Monday 11th of March 2024

Yum! I put plastic around the bottom of my cup. Not as messy.

Camilla

Monday 11th of March 2024

Wonderful, Ginalee! Thank you for sharing, much appreciated :)

matt

Sunday 14th of January 2024

serving size is 1 cracker?

Camilla

Tuesday 16th of January 2024

Hi Matt, The serving size here is just for info on nutrition per cracker (i.e., not a serving size recommendation). Cheers.

Andrea

Saturday 9th of December 2023

Can these be done with a different nut flour/meal?

Camilla

Monday 11th of December 2023

Hi Andrea!
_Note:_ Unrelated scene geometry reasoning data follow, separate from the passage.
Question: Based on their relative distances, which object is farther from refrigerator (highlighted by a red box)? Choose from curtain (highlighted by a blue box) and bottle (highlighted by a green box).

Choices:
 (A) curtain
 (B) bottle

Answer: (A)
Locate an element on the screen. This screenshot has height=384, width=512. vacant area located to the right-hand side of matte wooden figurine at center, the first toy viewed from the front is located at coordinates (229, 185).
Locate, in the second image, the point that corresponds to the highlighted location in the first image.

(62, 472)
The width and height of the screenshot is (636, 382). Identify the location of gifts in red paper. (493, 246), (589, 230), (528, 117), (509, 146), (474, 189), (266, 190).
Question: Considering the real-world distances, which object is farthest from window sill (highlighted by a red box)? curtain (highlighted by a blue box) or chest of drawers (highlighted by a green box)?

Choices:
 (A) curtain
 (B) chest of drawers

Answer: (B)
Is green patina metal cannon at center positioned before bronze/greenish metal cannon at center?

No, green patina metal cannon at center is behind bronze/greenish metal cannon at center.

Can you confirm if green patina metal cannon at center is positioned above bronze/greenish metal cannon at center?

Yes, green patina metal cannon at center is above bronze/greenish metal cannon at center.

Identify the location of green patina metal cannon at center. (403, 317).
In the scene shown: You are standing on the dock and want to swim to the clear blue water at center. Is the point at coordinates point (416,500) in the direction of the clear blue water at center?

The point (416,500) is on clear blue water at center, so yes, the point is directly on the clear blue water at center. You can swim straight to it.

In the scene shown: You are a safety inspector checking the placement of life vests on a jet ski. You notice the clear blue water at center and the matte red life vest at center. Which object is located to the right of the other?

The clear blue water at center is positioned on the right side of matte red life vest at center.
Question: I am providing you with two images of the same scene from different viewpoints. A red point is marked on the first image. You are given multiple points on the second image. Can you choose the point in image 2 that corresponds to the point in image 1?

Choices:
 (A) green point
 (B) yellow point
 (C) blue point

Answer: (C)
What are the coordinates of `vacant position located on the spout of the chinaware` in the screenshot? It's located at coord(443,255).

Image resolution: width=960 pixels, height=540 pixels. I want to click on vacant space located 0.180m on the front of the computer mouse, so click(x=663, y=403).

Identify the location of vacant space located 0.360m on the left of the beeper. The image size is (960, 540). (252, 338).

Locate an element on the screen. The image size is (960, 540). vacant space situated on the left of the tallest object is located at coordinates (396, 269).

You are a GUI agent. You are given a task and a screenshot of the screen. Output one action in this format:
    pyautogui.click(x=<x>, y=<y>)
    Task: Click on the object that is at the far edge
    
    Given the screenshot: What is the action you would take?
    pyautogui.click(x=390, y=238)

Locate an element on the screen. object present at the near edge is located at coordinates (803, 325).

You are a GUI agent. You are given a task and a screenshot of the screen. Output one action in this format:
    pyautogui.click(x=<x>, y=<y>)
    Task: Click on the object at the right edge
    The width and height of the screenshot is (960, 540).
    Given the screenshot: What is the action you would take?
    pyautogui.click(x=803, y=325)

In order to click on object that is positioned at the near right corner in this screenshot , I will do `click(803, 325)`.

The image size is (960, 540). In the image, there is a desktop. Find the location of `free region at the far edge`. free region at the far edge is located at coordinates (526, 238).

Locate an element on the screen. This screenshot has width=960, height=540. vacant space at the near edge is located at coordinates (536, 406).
You can use another finely groun$ nut or seed flour, such as hazelnut flour, sunflower seed flour, or pumpkin seed (pepita) flour. Here are my recipes for the latter two :) https://www.powerhungry.com/2020/10/15/diysunflower-seed-flour-easy-versatile/. https://www.powerhungry.com/2023/10/24/homemade-pumpkin-seed-flour-aka-pepita-flour/

Barbara

Tuesday 5th of December 2023

Mine came out pretty good I didn’t get as many I thought they were pretty flat though. I wish mine came out crispier. Is there a way to make them crispier? Thanks

Camilla

Wednesday 6th of December 2023

Hi Barbara,

Im glad you like the crackers! The key to crispier crackers is thinness. Press them thinner for a crispier cracker.

Mary Ann

Saturday 7th of January 2023

These are great, made them as directed last night for chili (I'm gf). Making them again tonight to clean up the leftovers, but this time I'm using olive oil and Kalonji seeds and black pepper.